Benchmark Mortgage Rate Hits 5%, First Time in Over a DecadeApril 14, 2022
The average rate for a benchmark 30-year mortgage jumped another 28 basis points (0.28 percentage points) over the past week to 5.00 percent, which is 196 basis points and over 60 percent higher than at the same time last year, over two (2) full percentage points higher than in January of last year, and the first time the average rate has started with a five (5) since the first quarter of 2011, a trend that shouldn’t catch any plugged-in readers by surprise.
At the same time, the probability of the Federal Reserve raising interest rates by another two (2) full percentage points by the end of the year has jumped as well, which should translate into even higher mortgage rates, less purchasing power for buyers and downward pressure on home values.
And with the jump in rates, the share of mortgage applications for shorter-term, adjustable-rate mortgage (ARM) products has more than doubled, from 3.1 percent to 7.4 percent of total applications since the start of the year, and is approaching a 3-year high with the average rate for a 5-year ARM having jumped from 2.41 to 3.69 percent since the start of the year (at which point the average rate for a 30-year fixed was 3.11 percent).
Comments from Plugged-In Readers
Also -3% real interest rate with CPI at 8.5%.
Rates will have to come way way up to slow the economy down.
Crazy how 5% interest rates is still beyond low. I agree with the soccer coach. With CPI at 8.5% and only 5% 30 year fixed. Your at a negative number. Not to be Captain obvious, this inflation can be a blip or a new trend . Like the weather , further out it’s harder to predict . Needs to be in the 11-12% range to maybe cool the market. I am putting offers for around 3m. 50% down and getting killed. POS houses in the 2000-2500 sqft and needs a lot of work in Burlingame . Feels like 2005 but instead of all the fake money, same amount of people paying all cash.

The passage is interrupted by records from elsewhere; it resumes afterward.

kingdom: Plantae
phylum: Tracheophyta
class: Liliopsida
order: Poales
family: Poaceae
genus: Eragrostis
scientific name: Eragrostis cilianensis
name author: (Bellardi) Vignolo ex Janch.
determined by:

Looking at stats I have no clue how the real estate market is so hot. I just think a certain amount of people are doing really well and so few houses for sale. All other metrics seem to be useless. I wish everyone was leveraged , at least that would explain it .

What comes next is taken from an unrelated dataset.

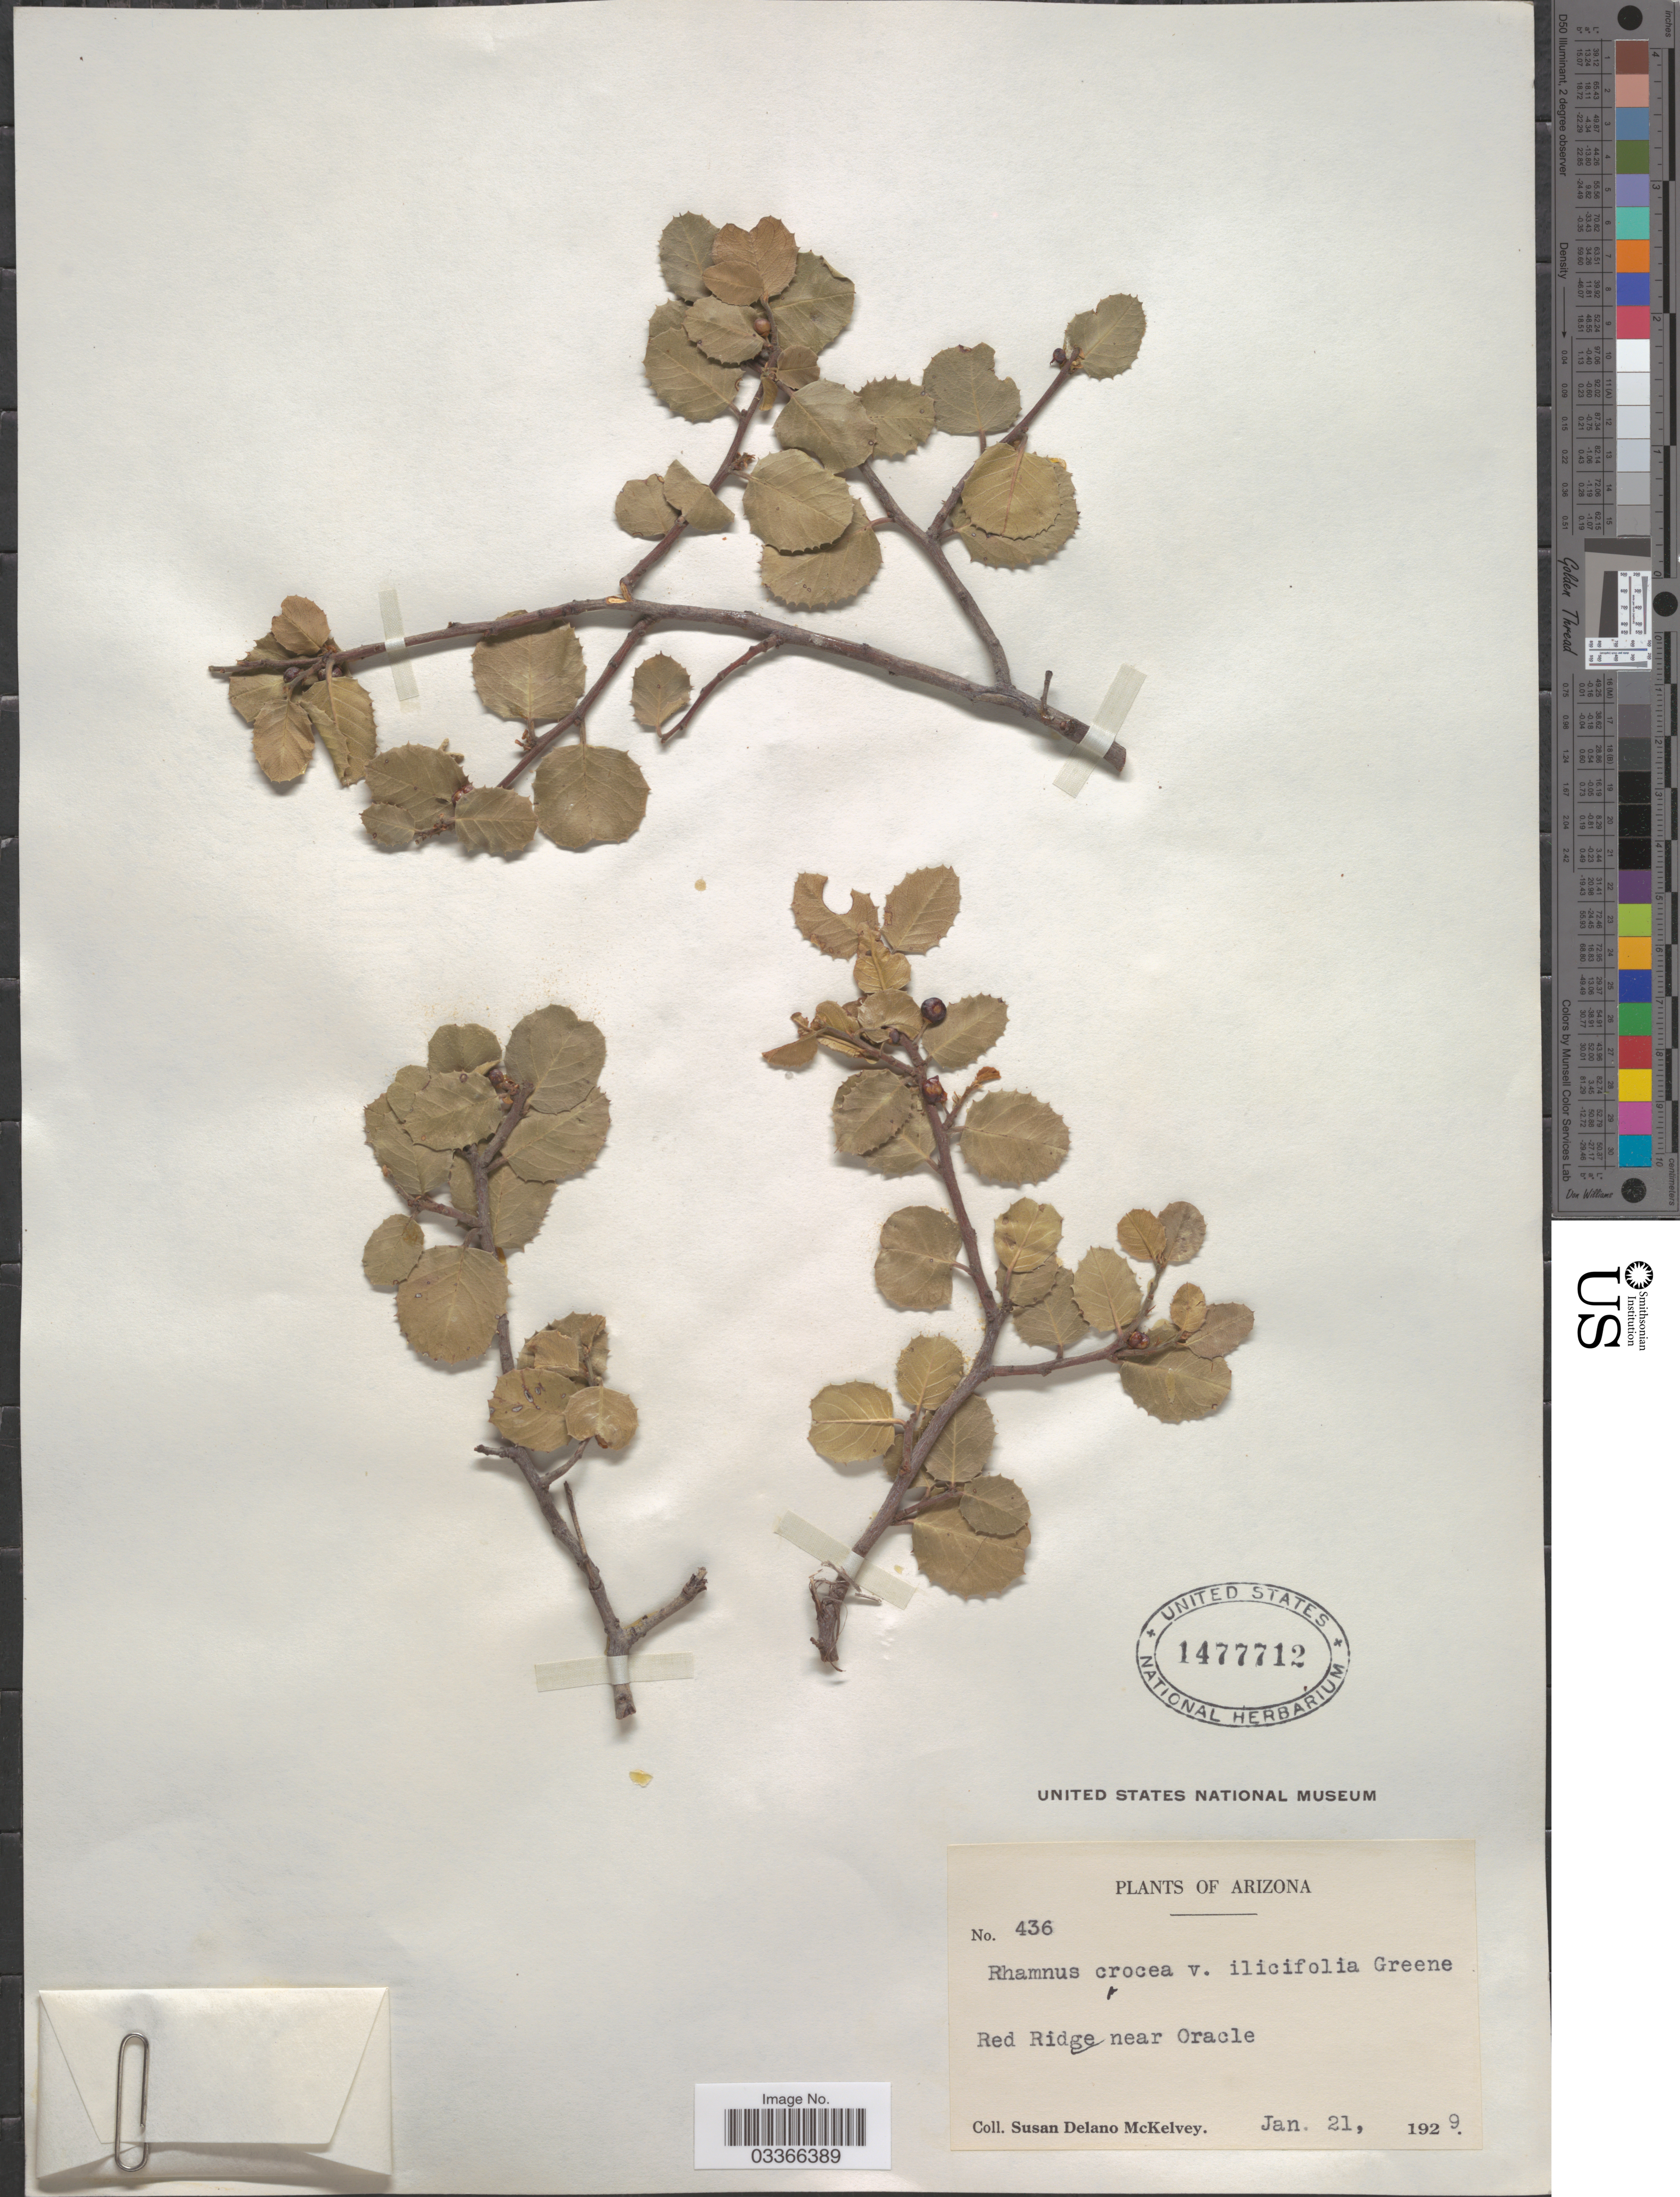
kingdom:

In terms of the “hotness” of the market and relevant stats, keep in mind that the pace of sales has actually dropped in San Francisco, inventory, which hit an 11-year seasonal high earlier this month, has continued to climb and price reductions are on the rise.
It feels SO GOOD to have done a refi that closed in early Dec for 2.625% on the 30 year fixed. It’s not often in my life when I’ve gotten lucky financially, but this is that time. We’ve been in the house 6.5 years and the original mortgage was 3.625% (also 30yr frm) and we will continue the same payments and save $170k and pay the new loan off 6 years faster than the old loan. Amazing luck. 🙂
Does not make sense to pay extra to pay it off early. 2.625% tax deductible debt is about 1.8% in real terms. You’ll definitely do better than that in any non-crazy investment. I refi-ed at 2.35% in mid-2021. if they’d given me a 100-year loan, I’d have taken it. Take the full 30 years.
This comment would have made sense, and I would have agreed with it, in The Before Times. But in the here and now of 2022, there just aren’t any non-crazy investments that are returning > 1.8% in real terms!
In case you haven’t been keeping up on current events, you’d have to go back to the early 1980’s or even earlier before you’d find an investing environment where stocks were down double digits in percentage terms and bonds were down even more.
There is no place to hide, and if you’re in cash you are losing purchasing power due to the annual inflation rate for the United States being 8.5% for the 12 months ended March 2022 as measured by the Consumer Price Index (CPI) before seasonal adjustment.
Sure, this isn’t likely to last for a large portion of your 30 year period, but in the short term, Bayview_Rising paying off their mortgage early is basically a guaranteed return. Anything else you’d put that money into over the course of the next two years, well, like Will Rogers famously said, you should be more concerned with the return of your money than the return on your money.